Second, GAO continued to see an upward trend in task order protests (417). This appears to be consistent with the increase in use of best-in-class contracts and larger, multiple award ID/IQ contracts. Moreover, the fact that approximately 20% of protests involved task orders shows the strategic importance and competitiveness of task order work. As a reminder, GAO's task order jurisdiction is $25 million for DoD, NASA, and the Coast Guard and $10 million for civilian agencies.
Third, the threefold increase in ADR suggests that protesters, GAO, and agency officials were open to resolving protests without waiting for GAO to issue a decision. Only time will tell whether this trend will continue into FY21 or whether it was simply a byproduct of the numerous challenges associated with the COVID-19 pandemic and telework.
Fourth, and finally, for the first time since GAO started reporting its most prevalent grounds for sustaining protests, a pre-award ground appeared on the list.  This suggests that protesters are more than willing to challenge solicitations to ensure that the playing field is level prior to bidding. It also shows that GAO is willing to sustain a pre-award challenge where a solicitation is, in some respect, unreasonable or flawed.

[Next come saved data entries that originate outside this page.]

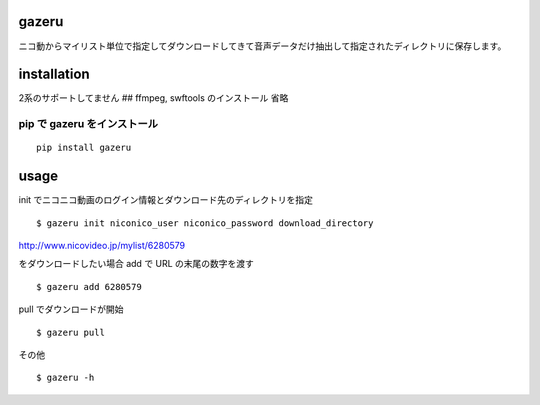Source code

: gazeru
======

ニコ動からマイリスト単位で指定してダウンロードしてきて音声データだけ抽出して指定されたディレクトリに保存します。

installation
============

2系のサポートしてません ## ffmpeg, swftools のインストール 省略

pip で gazeru をインストール
----------------------------

::

    pip install gazeru

usage
=====

init でニコニコ動画のログイン情報とダウンロード先のディレクトリを指定

::

    $ gazeru init niconico_user niconico_password download_directory

http://www.nicovideo.jp/mylist/6280579

をダウンロードしたい場合 add で URL の末尾の数字を渡す

::

    $ gazeru add 6280579

pull でダウンロードが開始

::

    $ gazeru pull

その他

::

    $ gazeru -h


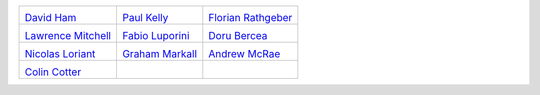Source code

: ..
  This file is generated by team.py. DO NOT EDIT DIRECTLY
.. |David Ham| image:: /images/david.*
   :width: 50%
.. _David Ham: http://www.imperial.ac.uk/people/david.ham
.. |Paul Kelly| image:: /images/paul.*
   :width: 50%
.. _Paul Kelly: http://www.imperial.ac.uk/people/p.kelly
.. |Florian Rathgeber| image:: /images/florian.*
   :width: 50%
.. _Florian Rathgeber: http://www.imperial.ac.uk/people/f.rathgeber10
.. |Lawrence Mitchell| image:: /images/lawrence.*
   :width: 50%
.. _Lawrence Mitchell: http://www.imperial.ac.uk/people/lawrence.mitchell
.. |Fabio Luporini| image:: /images/fabio.*
   :width: 50%
.. _Fabio Luporini: http://www.imperial.ac.uk/people/f.luporini12
.. |Doru Bercea| image:: /images/doru.*
   :width: 50%
.. _Doru Bercea: http://www.imperial.ac.uk/people/gheorghe-teodor.bercea08
.. |Nicolas Loriant| image:: /images/nicolas.*
   :width: 50%
.. _Nicolas Loriant: http://www.doc.ic.ac.uk/~nloriant/
.. |Graham Markall| image:: /images/graham.*
   :width: 50%
.. _Graham Markall: http://www.doc.ic.ac.uk/~grm08/
.. |Andrew McRae| image:: /images/andrew.*
   :width: 50%
.. _Andrew McRae: http://www.imperial.ac.uk/people/a.mcrae12/
.. |Colin Cotter| image:: /images/colin.*
   :width: 50%
.. _Colin Cotter: http://www.imperial.ac.uk/people/colin.cotter/


+----------------------+----------------------+----------------------+
| |David Ham|          | |Paul Kelly|         | |Florian Rathgeber|  |
|                      |                      |                      |
| `David Ham`_         | `Paul Kelly`_        | `Florian Rathgeber`_ |
+----------------------+----------------------+----------------------+
| |Lawrence Mitchell|  | |Fabio Luporini|     | |Doru Bercea|        |
|                      |                      |                      |
| `Lawrence Mitchell`_ | `Fabio Luporini`_    | `Doru Bercea`_       |
+----------------------+----------------------+----------------------+
| |Nicolas Loriant|    | |Graham Markall|     | |Andrew McRae|       |
|                      |                      |                      |
| `Nicolas Loriant`_   | `Graham Markall`_    | `Andrew McRae`_      |
+----------------------+----------------------+----------------------+
| |Colin Cotter|       |                      |                      |
|                      |                      |                      |
| `Colin Cotter`_      |                      |                      |
+----------------------+----------------------+----------------------+
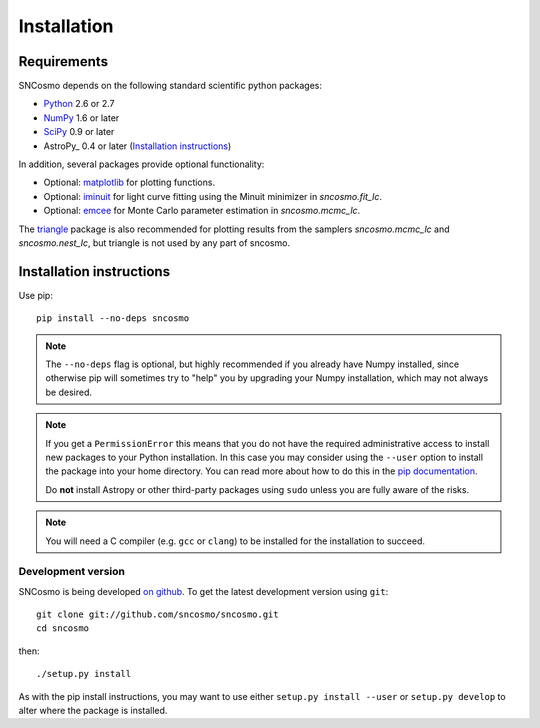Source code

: ************
Installation
************

Requirements
============

SNCosmo depends on the following standard scientific python packages:

- `Python <http://www.python.org/>`_ 2.6 or 2.7

- `NumPy <http://www.numpy.org/>`_ 1.6 or later

- `SciPy <http://www.scipy.org/>`_ 0.9 or later

- AstroPy_ 0.4 or later (`Installation instructions <http://astropy.readthedocs.org/en/stable/install.html>`_)

In addition, several packages provide optional functionality:

- Optional: `matplotlib <http://www.matplotlib.org/>`_ for plotting functions.

- Optional: `iminuit <http://iminuit.github.io/iminuit/>`_ for light curve
  fitting using the Minuit minimizer in `sncosmo.fit_lc`.

- Optional: `emcee <http://dan.iel.fm/emcee/>`_ for Monte Carlo parameter
  estimation in `sncosmo.mcmc_lc`.

The `triangle <https://github.com/dfm/triangle.py>`_ package is also
recommended for plotting results from the samplers `sncosmo.mcmc_lc`
and `sncosmo.nest_lc`, but triangle is not used by any part of
sncosmo.


Installation instructions
=========================

Use pip::

    pip install --no-deps sncosmo

.. note::

    The ``--no-deps`` flag is optional, but highly recommended if you already
    have Numpy installed, since otherwise pip will sometimes try to "help" you
    by upgrading your Numpy installation, which may not always be desired.

.. note::

    If you get a ``PermissionError`` this means that you do not have the
    required administrative access to install new packages to your Python
    installation.  In this case you may consider using the ``--user`` option
    to install the package into your home directory.  You can read more
    about how to do this in the `pip documentation
    <http://www.pip-installer.org/en/1.2.1/other-tools.html#using-pip-with-the-user-scheme>`_.

    Do **not** install Astropy or other third-party packages using ``sudo``
    unless you are fully aware of the risks.

.. note::

    You will need a C compiler (e.g. ``gcc`` or ``clang``) to be
    installed for the installation to succeed.


Development version
-------------------

SNCosmo is being developed `on github
<https://github.com/sncosmo/sncosmo>`_. To get the latest development
version using ``git``::

    git clone git://github.com/sncosmo/sncosmo.git
    cd sncosmo

then::

    ./setup.py install

As with the pip install instructions, you may want to use either
``setup.py install --user`` or ``setup.py develop`` to alter where the
package is installed.
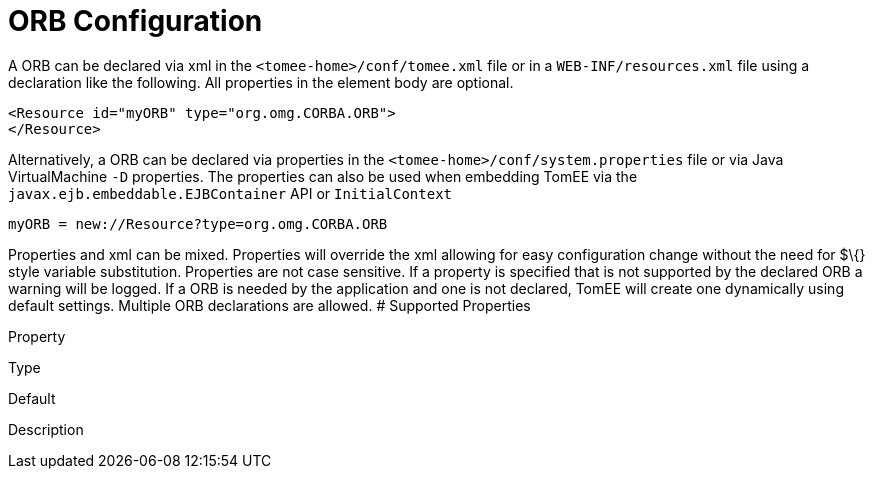 # ORB Configuration
:index-group: Configuration
:jbake-date: 2018-12-05
:jbake-type: page
:jbake-status: published


A ORB can be declared via xml in the `<tomee-home>/conf/tomee.xml` file
or in a `WEB-INF/resources.xml` file using a declaration like the
following. All properties in the element body are optional.

[source,xml]
----
<Resource id="myORB" type="org.omg.CORBA.ORB">
</Resource>
----

Alternatively, a ORB can be declared via properties in the
`<tomee-home>/conf/system.properties` file or via Java VirtualMachine
`-D` properties. The properties can also be used when embedding TomEE
via the `javax.ejb.embeddable.EJBContainer` API or `InitialContext`

[source,properties]
----
myORB = new://Resource?type=org.omg.CORBA.ORB
----

Properties and xml can be mixed. Properties will override the xml
allowing for easy configuration change without the need for $\{} style
variable substitution. Properties are not case sensitive. If a property
is specified that is not supported by the declared ORB a warning will be
logged. If a ORB is needed by the application and one is not declared,
TomEE will create one dynamically using default settings. Multiple ORB
declarations are allowed. # Supported Properties

Property

Type

Default

Description
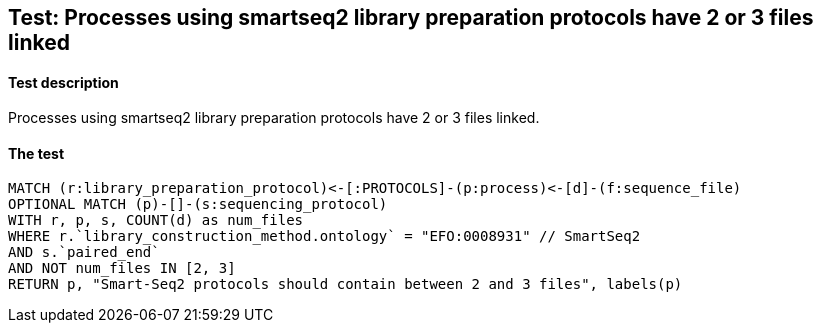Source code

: ## Test: Processes using smartseq2 library preparation protocols have 2 or 3 files linked

#### Test description

Processes using smartseq2 library preparation protocols have 2 or 3 files linked.



#### The test
[source,cypher]
----
MATCH (r:library_preparation_protocol)<-[:PROTOCOLS]-(p:process)<-[d]-(f:sequence_file)
OPTIONAL MATCH (p)-[]-(s:sequencing_protocol)
WITH r, p, s, COUNT(d) as num_files
WHERE r.`library_construction_method.ontology` = "EFO:0008931" // SmartSeq2
AND s.`paired_end`
AND NOT num_files IN [2, 3]
RETURN p, "Smart-Seq2 protocols should contain between 2 and 3 files", labels(p)
----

 See 31 U.S.C. § 3554(e)(2) ("Not later than January 31 of each year, the Comptroller General shall transmit to the Congress a report containing a summary of each instance in which a Federal agency did not fully implement a recommendation of the Comptroller General under subsection (b) or (c) during the preceding year. The report shall also describe each instance in which a final decision in a protest was not rendered within 100 days after the date the protest is submitted to the Comptroller General. The report shall also include a summary of the most prevalent grounds for sustaining protests during such preceding year.").
 The "effectiveness rate" is based on a protester obtaining some form of relief, either as a result of voluntary agency corrective action or GAO sustaining the protest.
 Task order protests are "attributable to GAO’s bid protest jurisdiction over task or delivery orders placed under indefinite-delivery/indefinite-quantity contracts."
 Notably, the "effectiveness rate" surpassed 50% in what appears to be the first time in well over a decade.
 For FY13, Congress added the requirement that GAO include in its annual report a summary of the most prevalent grounds for sustaining bid protests during the preceding year.